Third, practice the “one thing” principle. Let’s suppose the church you attend is not passionate about the same things you are. Maybe you love evangelism or discipleship but the church is weak in those areas. Maybe the teaching is dry and the doctrine not deep. Whatever it is that “rings your bell” the church is not ringing it, and your bell hasn’t rung in a long, long time. If this describes you, you can practice the “one thing” principle. The “one thing” principle states that “there is always one thing I can learn anytime somebody opens God’s Word.” This means you can hear a really bad sermon, but still walk away with “one thing” that rings true. You can listen to a dry and dusty lesson in a Bible class and still apply “one truth” that can be life-changing for you. Your church services may be as dry as chips, but there is always “one thing” that is God-honoring that takes place. You get the idea. Practice this principle and you will discover God speaking to you every single time you gather at that place. You see, it’s more about the condition of your heart (i.e., the anticipation of receiving) than it is about the environment measuring up to your expectations.
Fourth, finish well. The way you finish one season of ministry is going to have a big effect on how successful your next season of ministry will be. How you end one season will determine how you enter the next; so you need to finish well.
I was on staff at a church in Pensacola early in my ministry. I served as an associate pastor and my responsibilities included preaching, youth and the bus ministry. The people in that church really loved me and were very gracious. But then this church entered a difficult season. There was discontent. There was tension between a group of people and the senior pastor. A fight was brewing and you could sense the build up. Then people started telling me “how great I was” and “how much better I could preach than the pastor.” Others were inviting me out to dinner. Stuff like that. I could see what was happening. These little pockets of gossip were gathering together, like bugs being drawn to a light bulb, and I was being manipulated to join. It was sneaky, underhanded, and deceitful. I had no part of it. I told them no. I did not go to their meetings. And when they gushed over me about how great I was, I told every single one of them that I was absolutely loyal to the pastor (even though this man was very imperfect). What they were doing was wrong, and there was no way God could possibly bless their efforts. Plus I didn’t want my ministry there to end that way.
If you every find yourself in that kind of temptation, don’t get involved; don’t go to those meetings; don’t go to those lunches; and don’t go to those small groups. It is not the right way to end your ministry, and if you end that way you will mess up your future.
Refusing myself to be drawn into the discontent, and handling it in an honorable manner, turned out to be one of the most vital lessons I have ever learned in the ministry and church life. I also believe it to be a key reason God has blessed my time in the ministry over the years.

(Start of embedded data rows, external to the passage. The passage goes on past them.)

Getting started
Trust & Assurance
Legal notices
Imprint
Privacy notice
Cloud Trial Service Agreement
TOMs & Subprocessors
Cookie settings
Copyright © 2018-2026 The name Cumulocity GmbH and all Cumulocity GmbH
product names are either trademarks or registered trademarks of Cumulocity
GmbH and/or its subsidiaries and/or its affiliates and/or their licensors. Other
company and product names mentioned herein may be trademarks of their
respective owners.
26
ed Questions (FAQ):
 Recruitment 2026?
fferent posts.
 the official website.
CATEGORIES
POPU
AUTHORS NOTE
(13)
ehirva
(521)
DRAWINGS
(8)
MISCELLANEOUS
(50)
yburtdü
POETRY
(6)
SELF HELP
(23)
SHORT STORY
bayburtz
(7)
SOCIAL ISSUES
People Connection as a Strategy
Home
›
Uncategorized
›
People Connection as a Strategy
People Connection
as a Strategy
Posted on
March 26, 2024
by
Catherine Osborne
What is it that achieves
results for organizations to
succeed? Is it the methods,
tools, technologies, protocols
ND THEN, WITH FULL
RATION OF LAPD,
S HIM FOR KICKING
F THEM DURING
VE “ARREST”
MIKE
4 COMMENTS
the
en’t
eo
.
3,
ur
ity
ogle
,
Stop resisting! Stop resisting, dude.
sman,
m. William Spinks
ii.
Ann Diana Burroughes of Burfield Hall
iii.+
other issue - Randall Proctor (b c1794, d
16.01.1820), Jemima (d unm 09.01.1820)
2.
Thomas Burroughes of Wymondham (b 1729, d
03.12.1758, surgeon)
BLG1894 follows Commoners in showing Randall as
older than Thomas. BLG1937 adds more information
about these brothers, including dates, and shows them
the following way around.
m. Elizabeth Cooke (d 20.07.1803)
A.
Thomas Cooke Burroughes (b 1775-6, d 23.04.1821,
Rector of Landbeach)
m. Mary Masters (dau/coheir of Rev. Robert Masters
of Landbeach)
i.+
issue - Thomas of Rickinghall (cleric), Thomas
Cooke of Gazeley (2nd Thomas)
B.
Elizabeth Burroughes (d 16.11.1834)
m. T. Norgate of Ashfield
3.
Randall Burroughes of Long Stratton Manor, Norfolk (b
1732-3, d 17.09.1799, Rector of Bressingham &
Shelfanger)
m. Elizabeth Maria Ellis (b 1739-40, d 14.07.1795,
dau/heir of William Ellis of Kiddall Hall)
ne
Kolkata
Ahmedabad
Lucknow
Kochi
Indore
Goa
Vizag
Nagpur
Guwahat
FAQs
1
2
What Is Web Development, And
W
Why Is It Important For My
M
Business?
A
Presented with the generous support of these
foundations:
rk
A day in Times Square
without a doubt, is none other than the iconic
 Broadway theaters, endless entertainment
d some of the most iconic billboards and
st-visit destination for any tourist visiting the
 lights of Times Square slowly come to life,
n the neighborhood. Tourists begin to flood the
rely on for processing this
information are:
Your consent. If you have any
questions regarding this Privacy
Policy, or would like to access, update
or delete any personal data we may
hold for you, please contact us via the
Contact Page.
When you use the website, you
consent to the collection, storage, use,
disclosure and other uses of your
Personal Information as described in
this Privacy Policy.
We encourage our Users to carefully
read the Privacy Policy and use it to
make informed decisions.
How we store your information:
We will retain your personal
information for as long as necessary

Fifth, keep a secret playbook. Keep a journal and write down every ministry idea that you would like to implement yourself one day. Let’s suppose you see something in the church you don’t like, and you think to yourself, “If I was in charge I wouldn’t do it this way, I would do it another way.” Instead of undermining those in leadership, write your ideas down in your secret playbook. Create a file and gather material. Put them in a 3 ring binder. Keep all this between yourself and God. Let the ideas accumulate. Allow them to percolate for a couple of years. And maybe one day, if God ever allows you to be the overseer of a church a department head, or lead a ministry yourself, you will be able to implement the ideas you’ve recorded in your journal.
I spent years doing this, serving under others, learning along the way, and it is how I prepared myself to become a church planter.